Configure primary and secondary Cisco Unified CME routers identically, with the exception that the FXO voice port from the PSTN on the secondary router should be configured to answer after more rings than the primary router, as previously explained. The ip source-address command is used on both routers to specify the IP addresses of the primary and secondary routers.

http://www.cisco.com/en/US/docs/voice_ip_comm/cucme/admin/configuration/guide/cmesystm.html#wp1024559

Hope this helps!

Rob

thanks!!

Hi,

There are some unanswered questions on this HA setup:

1. Would the changes on the primary be synced to the secondary automatically? Is there any way to achieve this?

2. SRND talks about the FXO ports but what about the E1/T1 lines? How to achieve redundancy of those lines?

Regards

Saif

  1. No although you could open two SSH sessions and copy/paste the command from one to the other. If you're the scripting type you could also probably write a Perl/Python/whatever script that periodically reads the running config of the primary router and replicates it to the other.
  2. You would either need a switchgear device to electrically switch between one device or the other; or, have separate PRIs in the carrier's trunk group. At this scale you would be better off doing a SIP trunk. Both routers can register and the provider can configure it such that they route calls to the secondary router if the first fails to respond to the INVITE.

Please remember to rate helpful responses and identify helpful or correct answers.

Thanks Jonathan for the clarification.

- Saif

Jonathan Schulenberg wrote:

  1. No although you could open two SSH sessions and copy/paste the command from one to the other. If you're the scripting type you could also probably write a Perl/Python/whatever script that periodically reads the running config of the primary router and replicates it to the other.

According to documentation, two CMEs can automatically synchonize extensions:

http://www.cisco.com/en/US/docs/voice_ip_comm/cucme/admin/configuration/guide/cmexasgn.html#wp1017019

Extension Assigner Synchronization

Extension Assigner Synchronization enables the secondary backup router to automatically receive any changes made by Extension Assigner to ephone mac-addresses in the primary router. The synchronization is performed using the Cisco Unified CME XML interface.
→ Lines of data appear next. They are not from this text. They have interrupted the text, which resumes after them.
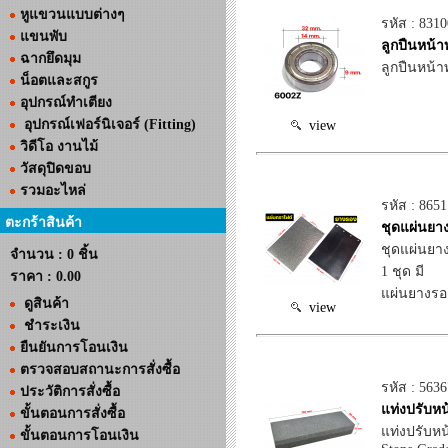
หูแขวนแบบต่างๆ
รหัส : 831
แขนพับ
ลูกปืนหน้า
ฉากยึดมุม
ลูกปืนหน้า
น็อตและสกูร
อุปกรณ์ทำเตียง
อุปกรณ์เฟอร์นิเจอร์ (Fitting)
view
วิดีโอ งานไม้
วัสดุปิดขอบ
รวมอะไหล่
รหัส : 865
ตะกร้าสินค้า
ชุดแผ่นยา
ชุดแผ่นยา
จำนวน : 0 ชิ้น
1 ชุด มี
ราคา :
0.00
แผ่นยางรอง
ดูสินค้า
view
ชำระเงิน
ยืนยันการโอนเงิน
ตรวจสอบสถานะการสั่งซื้อ
รหัส : 5636
ประวัติการสั่งซื้อ
แท่งปรับหน
ขั้นตอนการสั่งซื้อ
แท่งปรับหน
ขั้นตอนการโอนเงิน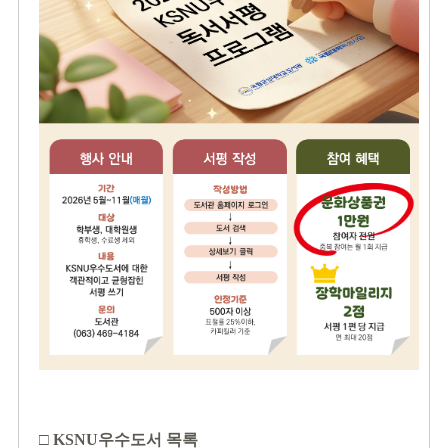
□ KSNU우수도서 목록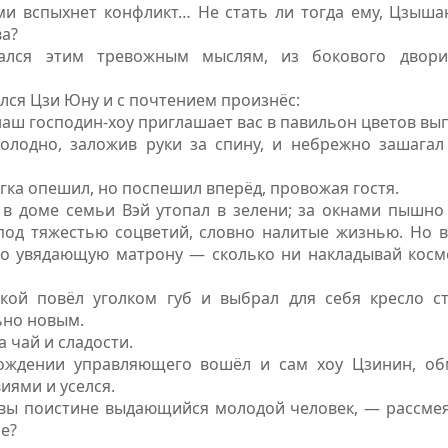
ми вспыхнет конфликт… Не стать ли тогда ему, Цзыша
а?
ался этим тревожным мыслям, из бокового двор
лся Цзи Юну и с почтением произнёс:
наш господин-хоу приглашает вас в павильон цветов вы
олодно, заложив руки за спину, и небрежно зашагал
ка опешил, но поспешил вперёд, провожая гостя.
в доме семьи Вэй утопал в зелени; за окнами пышно 
под тяжестью соцветий, словно налитые жизнью. Но в
о увядающую матрону — сколько ни накладывай косм
ой повёл уголком губ и выбрал для себя кресло ст
ьно новым.
 чай и сладости.
ождении управляющего вошёл и сам хоу Цзинин, о
иями и уселся.
 вы поистине выдающийся молодой человек, — рассмея
не?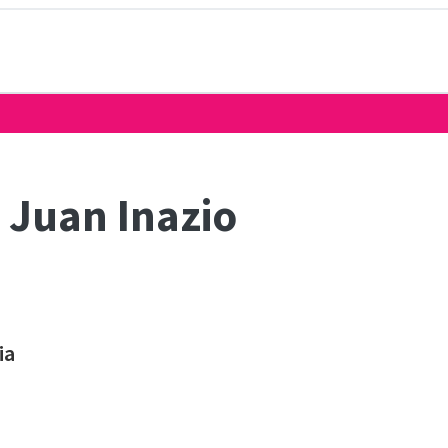
 Juan Inazio
ia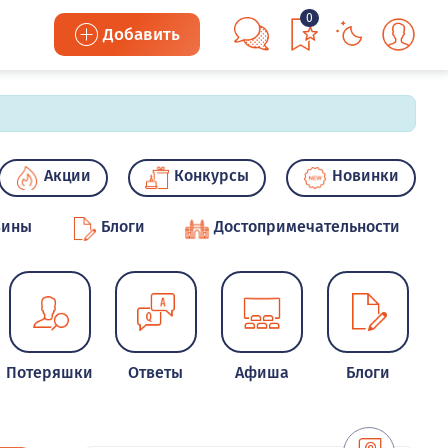
0
Добавить
Акции
Конкурсы
Новинки
зины
Блоги
Достопримечательности
Потеряшки
Ответы
Афиша
Блоги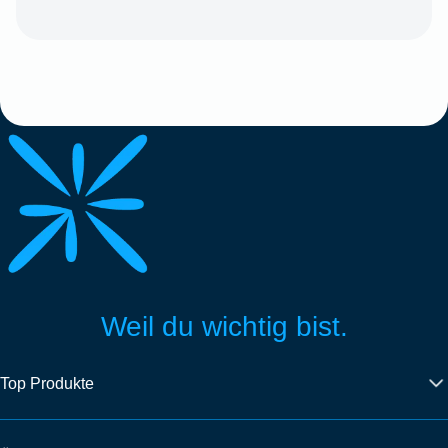
Weil du wichtig bist.
Top Produkte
The Cisco Unified CME XML client encapsulates the configuration changes into an ISexecCLI request and sends it to the secondary backup router using HTTP. The server on the secondary backup side processes the incoming XML request and calls the Cisco IOS CLI parser to perform the updates.

For configuration information, see the "Configuring Extension Assigner Synchronization" section.

I still have to fully test this, as I'm not sure how to have working with a primary router where the extension were manually assigned.